ただ、筆者のサイトも含め、ネットには良質な情報とそうでないものが混在していますから、その中から、本当に使えるものをどう選び出すかという課題は残ります。必要に応じて複数の情報を見比べるなどし、その良しあしに対する「嗅覚」のようなものも養っていけたら良いと思います。
$ 参考:
$ ウィキペディア「相似」の項
$ →
http://ja.wikipedia.org/wiki/%E7%9B%B8%E4%BC%BC
$「高校数学の自習室」質問掲示板(入口)
$ →
http://lykeion.info/suugaku/rule/rule.htm
$ 教えて!Goo「判別式の使用法」
$ →
http://oshiete1.goo.ne.jp/qa2313144.html
もう1つは、必要に応じて中学生向けの本にでも戻ってきちんと調べ、疑問を自力で解決してしまうこと。特に高1・高2の皆さんに対してはこれをおすすめします。
今必要なことはさておき、将来同じようなことがあったとき、どの本に何が載っているか程度でもいいから知っておくようにすれば、数学の用語に限らず今後の学習においてあなたの強みになるはずだからです。
中高で教える数学の内容が定期的に変わっていることはニュースでもよく聞きます。そこで、とくに先ほどの「等脚台形」のように、高校生向けの標準的な参考書を何冊か見ても見つかりそうにない用語に関しては、教科書内容が少々変わっても内容のブレないもの(中高一貫校で学ぶ中学生向けの本など)も含めて当たってみます。
また、載っている本をすでに持っている場合も、その本のどこにあるか調べていくときに「あること」に注意すると、知りたい事項を効率よく見つける助けになるほか、調べることを通して多くのことを学びとれます。
・・・それは「論理のつながり」です。
数学は論理の組み立てで構築されている学問といっても過言ではありませんから、何かを調べるときに論理のつながりを手がかりにするのは至極当たり前のことなのですが、筆者自身が中高生のときに、そのことを意識していた覚えがあまりないので(汗)、恥をしのんで強調することにします。
例えば今回の「等脚台形」に関しては、有名な性質として平行な2辺のそれぞれ両端の角が等しいというのがあるのですが、ほとんどの本では、それを証明するのに、補助線を1本入れたうえで平行四辺形の性質を使っています。

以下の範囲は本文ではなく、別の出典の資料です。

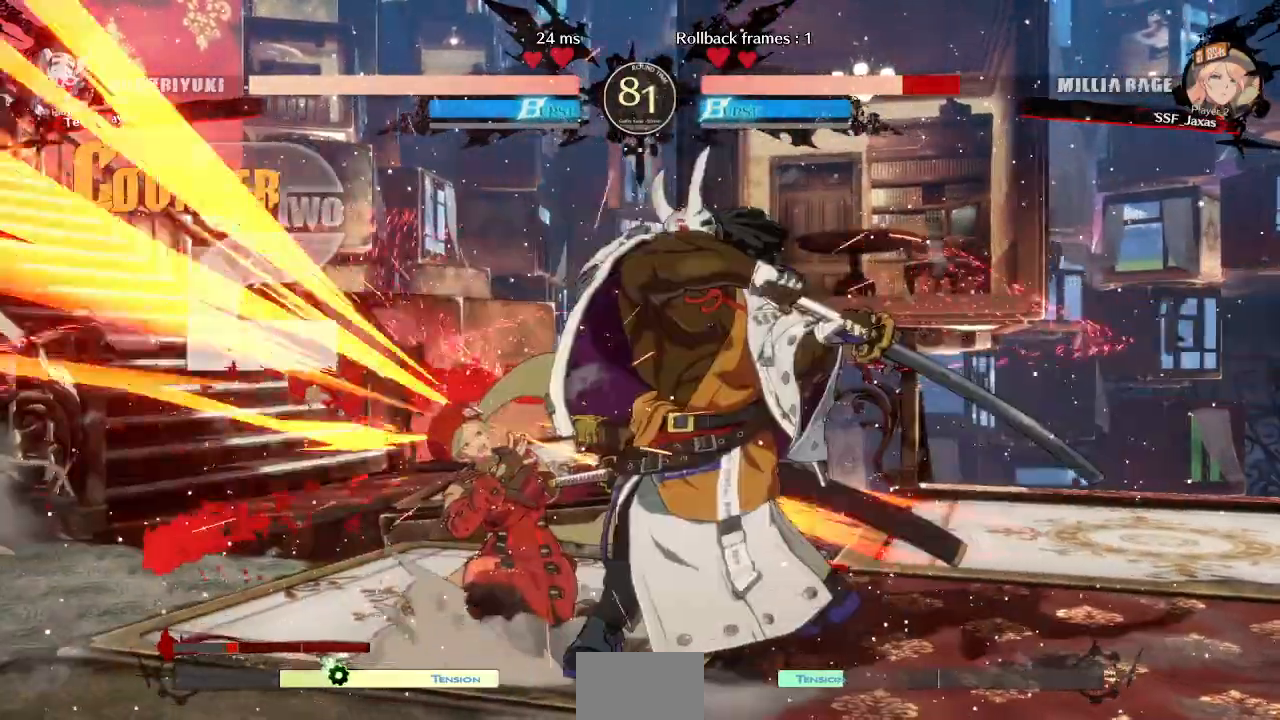
{"dt_ms": 1000, "buttons": []}
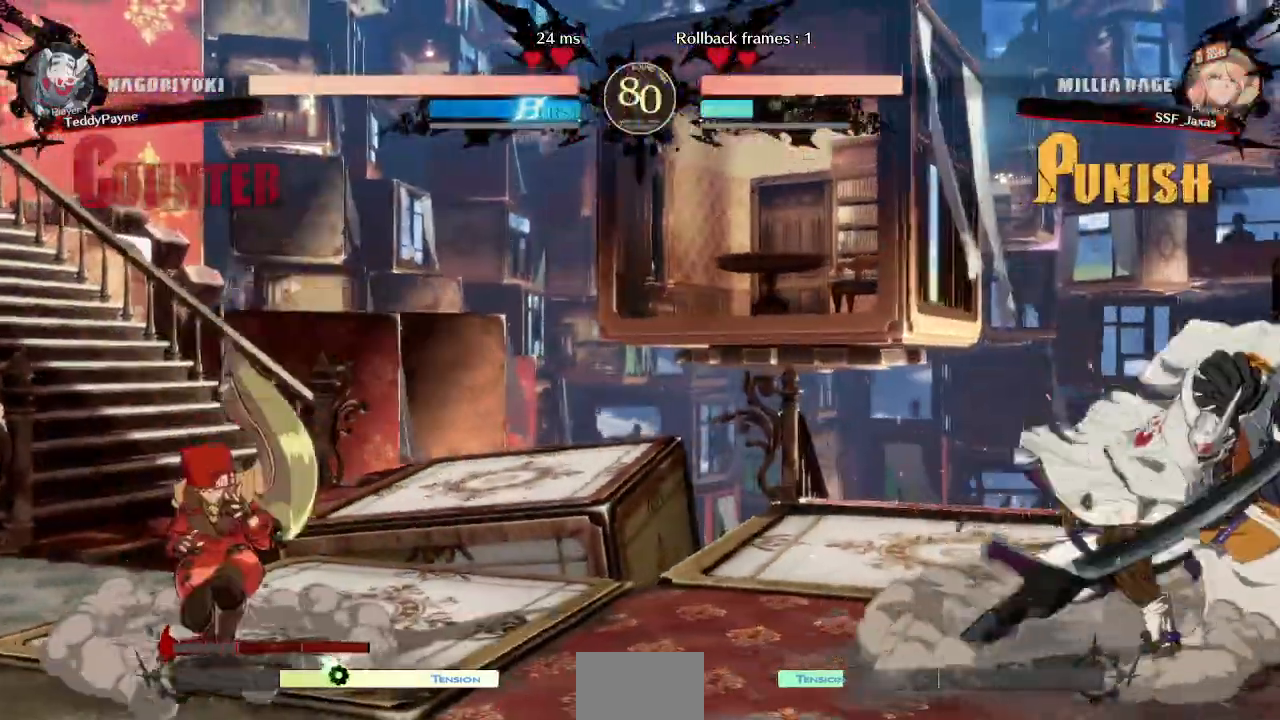
{"dt_ms": 1000, "buttons": []}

# 典型的な証明を以下にアップしているので参考にしてください
# →
http://green.ap.teacup.com/reviewermizuno/html/toukyaku.pdf
ですから、問題がランダムに並んだ演習書は別にして、図形の本で「等脚台形」が出てくるとしたら、たいてい平行四辺形のあと、その関連事項として出てくるのが普通であるはずなんです。他の事項も含め、最初に習ったときにどんな事項と関連して出てきたかを覚えておくと、あとで思い出す際の良い手がかりになると思います。もし、そういった手がかりなしに調べざるを得なかったにせよ、見つけた内容がなぜその場所に書いてあるか考え直してみることは探したあとにでも出来ますから、そこで少しでも考えてやれば、調べた事項そのものだけでなくその周辺に関する理解も深まって有益であると思います。
数学に限らず、学校の授業で最初に習うときは(深く理解するよりもとにかく授業についていかなくてはなりませんから)出てくる用語・事項・解法をある程度受身的に覚えていくような学習になっても仕方がないと思います。が、少しの余裕を広い視野を持って今までに学んだ内容を見直してみると、最初は見過ごしていた様々なことが分かってきます。何かを忘れてしまったとき、もしくは見慣れない用語などに出くわした時も、「早く先へ進まないと不安だ」などと言ってごまかさず
*** 逆に、その事項を深く理解するチャンスだと考えて
少し立ち止まり、きちんと調べてみてはどうでしょうか。こういった積み重ねが、自分自身のために学習する姿勢にもつながってくるはずです。